Friday, December 22, 2017

How to convert RGB colors into CMYK (real paint colors)?



How can I convert an RGB color into a real life color?


If I mix equal amounts of red, green and blue paint together in real life, I will never achieve a white color, in the way you do when setting the maximum values for them in RGB (#FFF), and I'd be hard pressed to get an exact shade of grey.


Looking at an RGB code, how can I know what proportions to mix the colors in to get the same with real paint?


Is RGB to CMYK conversion the answer?


To put it another way:


How can I mix real paint colors together to achieve the same color that I've got on my screen in RGB?



Answer



Real color is a quite complex subject. In essence color is something that happens somewhere between your cornea and brain. Simplifying this a bit color is what you sense when some photons interact with the three color sensing structures in your eye. Other definitions exist but they fail on many levels.


Photons can reach your eye trough many processes. They can reach your eye directly from the light source, or they can bounce on the way. When they bounce your actually seeing the color that the surface did not absorb. Whereas when you emit light you see what was sent unless something obscures the light on the way. The photon can also reach your eye trough other processes, some which are weird and obscure but that's another subject.


Because we have 2 primary systems for imaging in design, we also have 2 base models: additive and subtractive. One deals with emissive media like monitors. The other with reflective media like paper, but also works for things like stained glass. These models are inverses of each other: RGB is the inverse of CMY; mixing RG gives you Y and so forth.*



Manually mixing color has some other challenges. Your pigments may not react with each other chemically, or anything can happen. The pigments also need to be pure, and not have too big of a spread in what they remove from the spectrum as the eyes sensors overlap slightly. I find it extremely unlikely that you will find paint that fulfills this requirement easily.


It's also important that your lightning conditions need to be good as it affects how the subtraction happens. It's possible to design colors that change when you go indoors under artificial light, as compared to direct sunlight (This is called metamerism).

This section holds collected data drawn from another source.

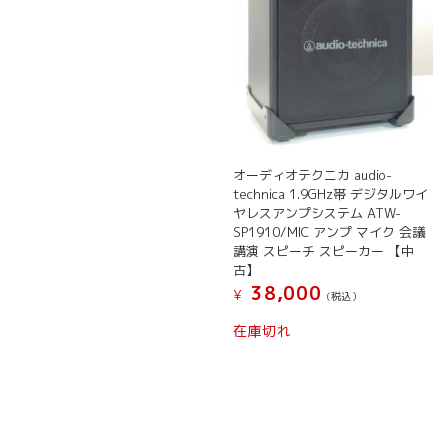
オーディオテクニカ audio-
technica 1.9GHz帯 デジタルワイ
ヤレスアンプシステム ATW-
SP1910/MIC アンプ マイク 会議
講演 スピーチ スピーカー 【中
古】
38,000
¥
(税込）
在庫切れ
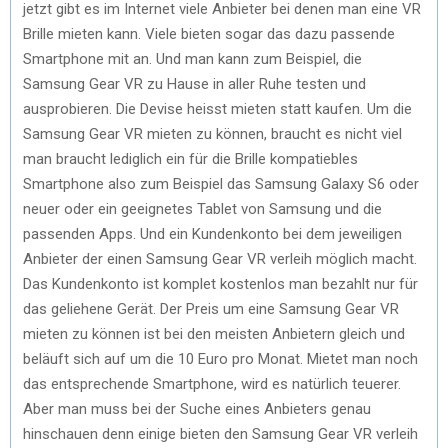
jetzt gibt es im Internet viele Anbieter bei denen man eine VR
Brille mieten kann. Viele bieten sogar das dazu passende
Smartphone mit an. Und man kann zum Beispiel, die
Samsung Gear VR zu Hause in aller Ruhe testen und
ausprobieren. Die Devise heisst mieten statt kaufen. Um die
Samsung Gear VR mieten zu können, braucht es nicht viel
man braucht lediglich ein für die Brille kompatiebles
Smartphone also zum Beispiel das Samsung Galaxy S6 oder
neuer oder ein geeignetes Tablet von Samsung und die
passenden Apps. Und ein Kundenkonto bei dem jeweiligen
Anbieter der einen Samsung Gear VR verleih möglich macht.
Das Kundenkonto ist komplet kostenlos man bezahlt nur für
das geliehene Gerät. Der Preis um eine Samsung Gear VR
mieten zu können ist bei den meisten Anbietern gleich und
beläuft sich auf um die 10 Euro pro Monat. Mietet man noch
das entsprechende Smartphone, wird es natürlich teuerer.
Aber man muss bei der Suche eines Anbieters genau
hinschauen denn einige bieten den Samsung Gear VR verleih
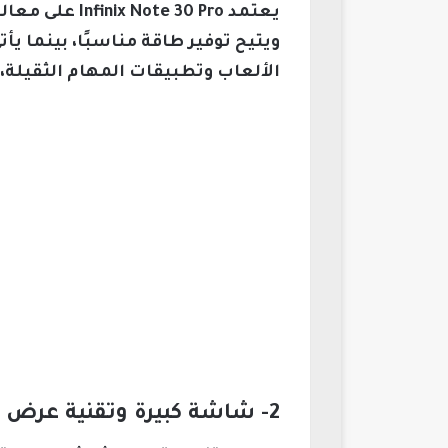
يعتمد 30 Pro
الألعاب وتطبيقات المهام الثقيلة، م
2- شاشة كبيرة وتقنية عرض متقدمة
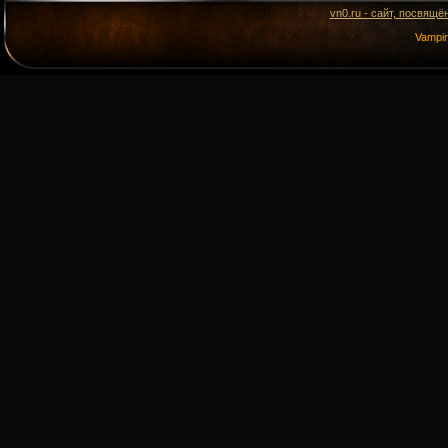
vn0.ru - сайт, посвящё
Vampi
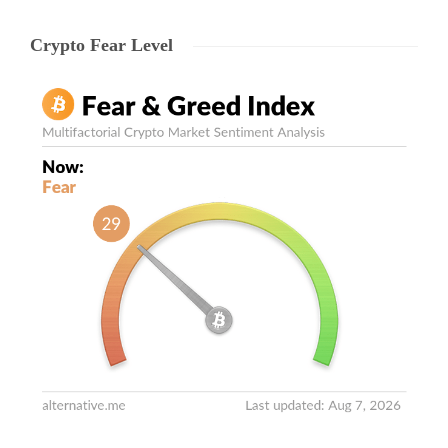
Crypto Fear Level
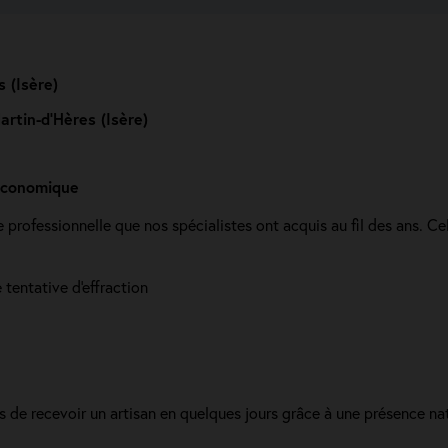
 (Isère)
rtin-d’Hères (Isère)
 économique
professionnelle que nos spécialistes ont acquis au fil des ans. C
 tentative d'effraction
és de recevoir un artisan en quelques jours grâce à une présence na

Now comes the mindblowingly hard part. In order to mix the right color you need to measure the colors. See, RGB values themselves are just signals; they do not represent colors without you knowing how the device displays the color. Each monitor behaves differently, and so do your pigments.


* Interesting fact: The ordering, RGB and CMY, are not mistakes. Any of the two colors in a triplet combined makes the corresponding color you didn't choose in the corresponding inverse triplet, so G + B = C and C - Y = G. The fact that the colors don't display as pure is because the computer tries to mimic available pigments, failing miserably.